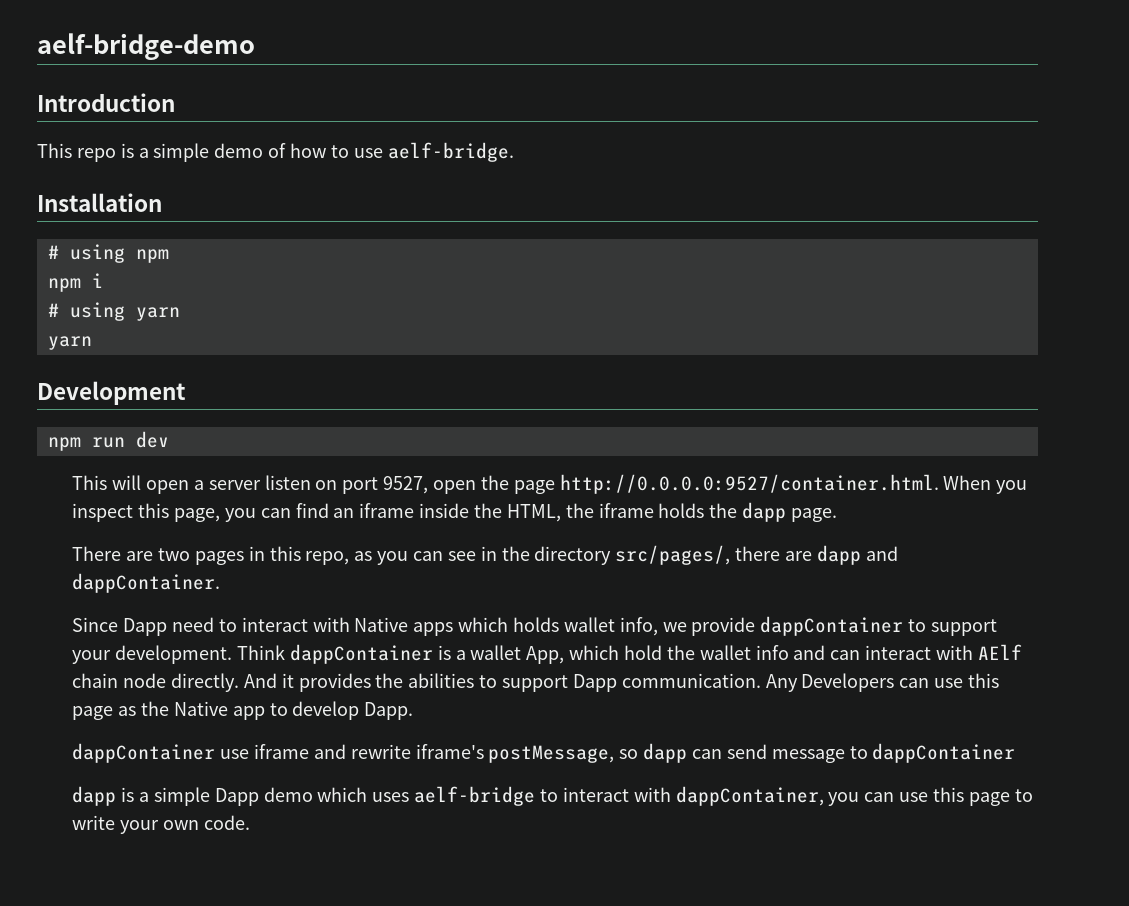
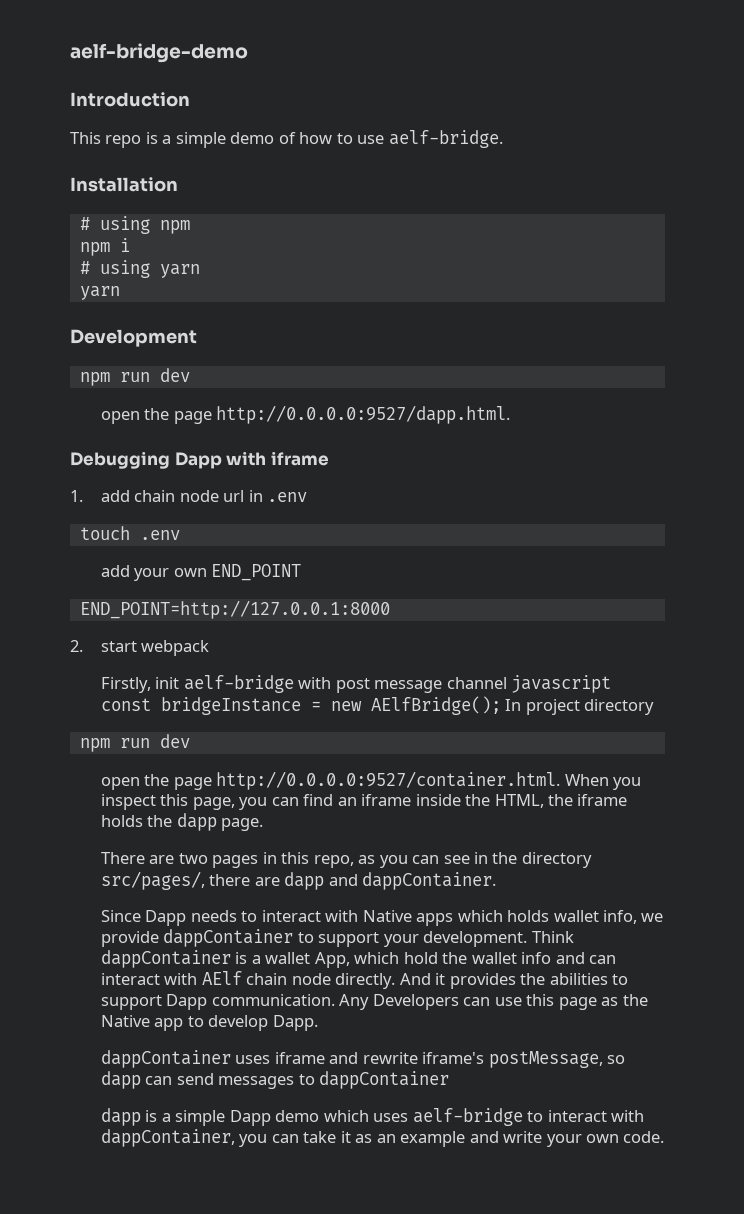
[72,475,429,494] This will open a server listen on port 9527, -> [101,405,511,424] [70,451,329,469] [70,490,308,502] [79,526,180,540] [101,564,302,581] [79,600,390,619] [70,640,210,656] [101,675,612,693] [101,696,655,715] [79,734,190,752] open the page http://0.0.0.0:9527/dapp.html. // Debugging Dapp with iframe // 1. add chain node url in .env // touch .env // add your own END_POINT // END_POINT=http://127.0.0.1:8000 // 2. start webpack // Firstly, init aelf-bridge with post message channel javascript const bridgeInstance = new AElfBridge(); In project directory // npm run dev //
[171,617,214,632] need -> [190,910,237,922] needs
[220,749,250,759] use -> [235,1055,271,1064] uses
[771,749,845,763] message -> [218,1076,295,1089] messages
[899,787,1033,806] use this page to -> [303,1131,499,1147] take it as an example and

...

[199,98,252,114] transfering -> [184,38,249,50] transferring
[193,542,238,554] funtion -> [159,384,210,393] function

* * *

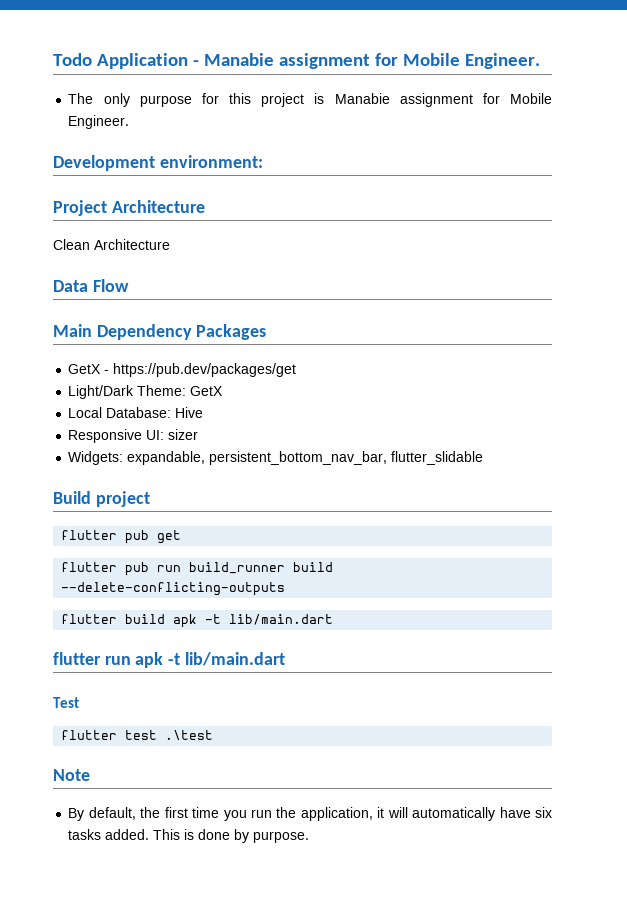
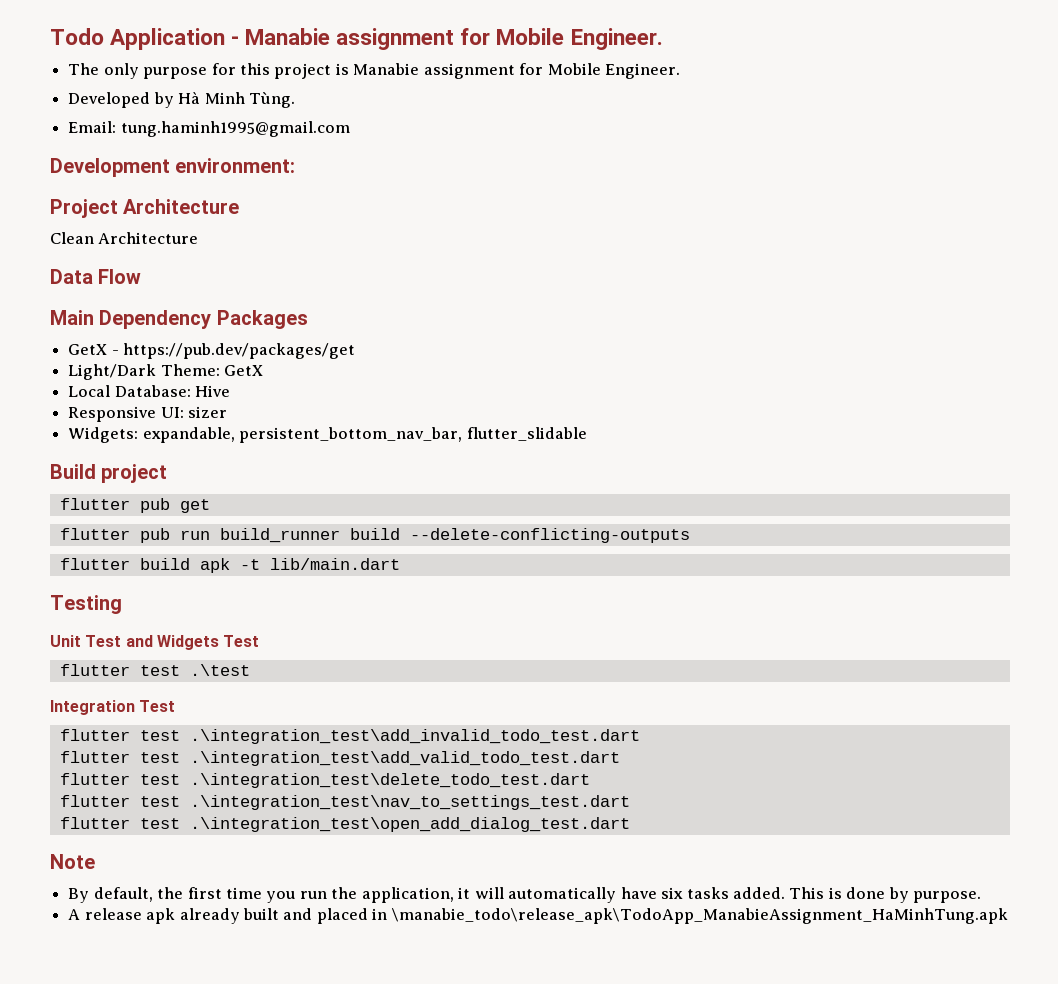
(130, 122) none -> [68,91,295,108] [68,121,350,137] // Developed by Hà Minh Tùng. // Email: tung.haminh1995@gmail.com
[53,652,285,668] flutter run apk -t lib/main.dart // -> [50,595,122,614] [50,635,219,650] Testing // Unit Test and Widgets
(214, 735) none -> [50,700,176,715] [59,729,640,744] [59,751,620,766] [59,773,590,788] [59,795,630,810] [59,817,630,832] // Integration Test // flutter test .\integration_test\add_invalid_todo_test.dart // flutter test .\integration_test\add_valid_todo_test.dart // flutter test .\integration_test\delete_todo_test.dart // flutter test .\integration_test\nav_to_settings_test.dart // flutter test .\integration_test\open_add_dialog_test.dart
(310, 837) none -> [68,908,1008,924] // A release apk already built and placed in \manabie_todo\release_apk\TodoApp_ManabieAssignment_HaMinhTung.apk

(Task requirements) Look above for the line holding "[53,652,285,668] flutter run". Print it and every line after it, exactly, through the line holding "(310, 837) none".

(Solution)
[53,652,285,668] flutter run apk -t lib/main.dart // -> [50,595,122,614] [50,635,219,650] Testing // Unit Test and Widgets
(214, 735) none -> [50,700,176,715] [59,729,640,744] [59,751,620,766] [59,773,590,788] [59,795,630,810] [59,817,630,832] // Integration Test // flutter test .\integration_test\add_invalid_todo_test.dart // flutter test .\integration_test\add_valid_todo_test.dart // flutter test .\integration_test\delete_todo_test.dart // flutter test .\integration_test\nav_to_settings_test.dart // flutter test .\integration_test\open_add_dialog_test.dart
(310, 837) none -> [68,908,1008,924] // A release apk already built and placed in \manabie_todo\release_apk\TodoApp_ManabieAssignment_HaMinhTung.apk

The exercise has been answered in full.